Understanding Clinician Perceptions of GenAI: A Mixed Methods Analysis of Clinical Documentation Tasks.

Journal: Journal of medical systems
Published Date:

Abstract

This mixed-methods study evaluated clinicians' user experience (UX) with Generative AI (GenAI) in Electronic Health Record (EHR) systems across three clinical documentation tasks (Information Extraction, Summarization, and Speech-to-Text) at varying levels of user supervision (low, medium, high), focusing on workflow improvements, safety, and acceptable automation levels. Using conceptual prototyping in a usability study framework, we evaluated how incorporating GenAI into EHR could support the three documentation tasks at varying automation levels. A total of 38 clinicians interacted with the prototype and completed a questionnaire on task relevance, perceived importance, desired automation level, and EHR satisfaction. Both quantitative (descriptive statistics, Kruskal-Wallis tests, Spearman correlations) and qualitative (thematic) analyses were conducted with equal priority to explore preferences, perceived safety, and practical requirements. Clinicians showed positive reception to GenAI integration, particularly for streamlining documentation.
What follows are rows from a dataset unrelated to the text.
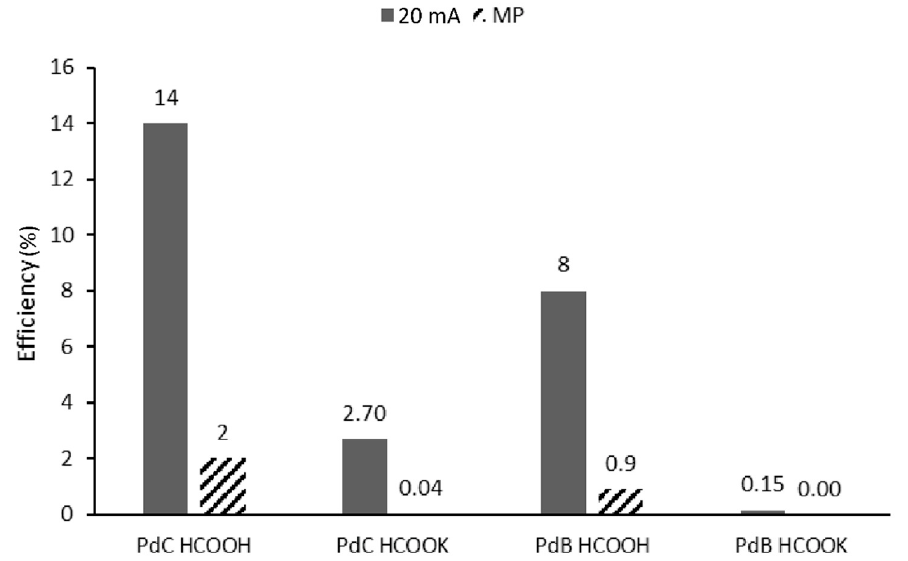
Figure 7. Constant current discharging efficiency at 20 mA and maximum power current (MP).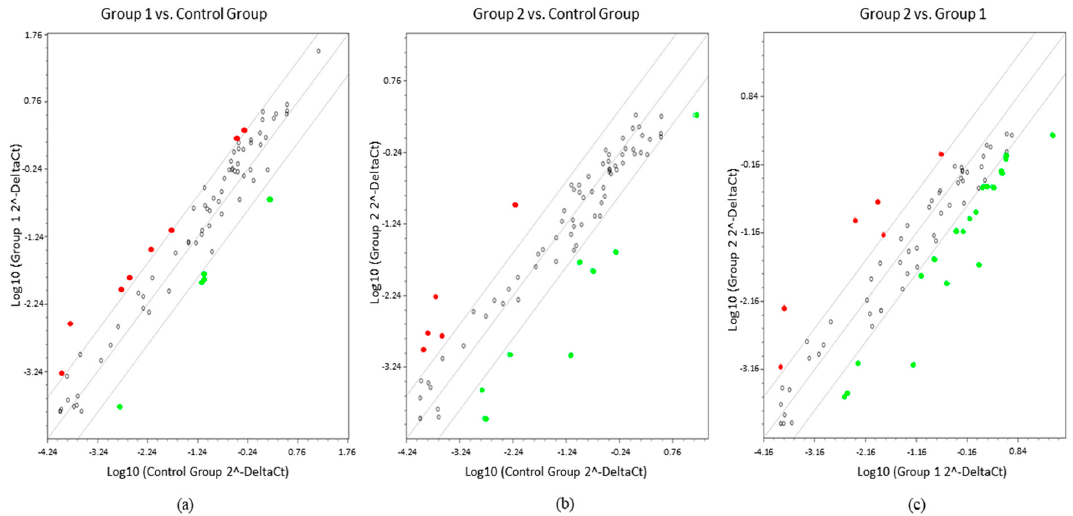
Figure 2. Scatter plots showing comparisons between groups. ( a ) ULM (group 1) compared with MM (control group); ( b ) ULMS (group 2) compared with control group; ( c ) Group 1 compared with group 2 (FC expression cut-off values of +4 and − 4). In red, overexpressed miRNAs and, in green, underexpressed miRNAs.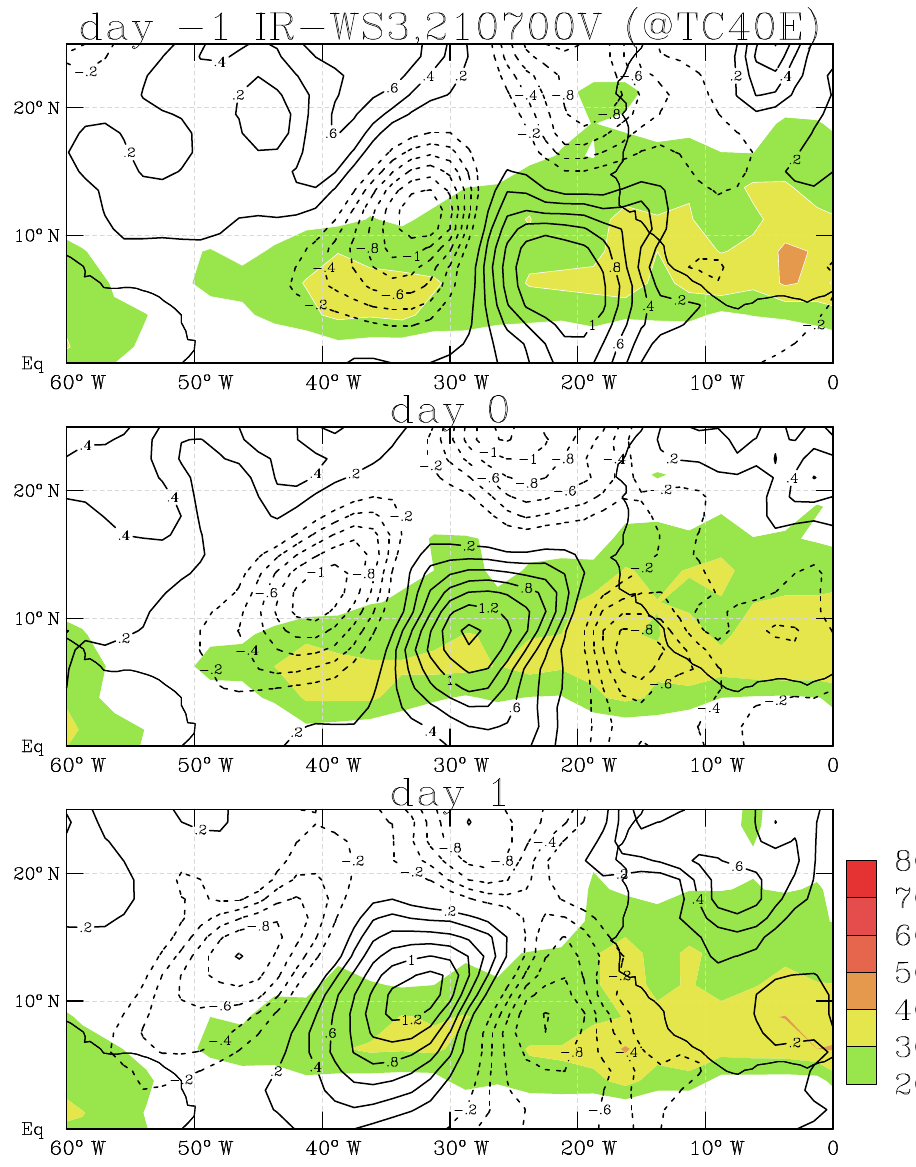
Figure 9. Composites of IR-WS3 (shaded every 10% from starting from 20%) and 2–10 day filtered 700 hPa meridional wind (contoured every 0.2 m/s). Composites are constructed based on dates of tropical cyclone genesis over the region 40°–20° W.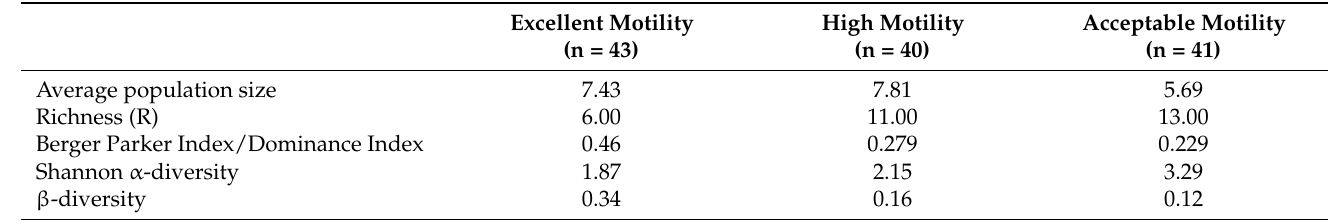
Table 6. Bacterial diversity in human semen samples divided into three groups based on their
While task relevance and importance were strongly correlated, EHR satisfaction did not significantly predict automation acceptance. Medium automation emerged as the preferred level, considered "safe with caution". Five key themes emerged from qualitative analysis: efficiency and quality benefits; system reliability concerns; safety and medico-legal considerations; automation bias and loss of nuance; and deployment requirements including adjustable settings and oversight. While clinicians welcome GenAI-driven documentation, they prefer moderate automation to balance efficiency with clinical control. Successful integration requires addressing safety concerns, conducting real-world trials, and mitigating potential biases and medico-legal challenges. These findings suggest a cautious but optimistic path forward for AI integration in EHR systems, emphasizing the importance of maintaining clinician oversight while leveraging automation benefits.

Authors

  • David Fraile Navarro
    Centre for Health Informatics, Australian Institute of Health Innovation, Macquarie University, Sydney, Australia. Electronic address: david.frailenavarro@hdr.mq.edu.au.
  • A Baki Kocaballi
    Australian Institute of Health Innovation, Macquarie University, Sydney, Australia.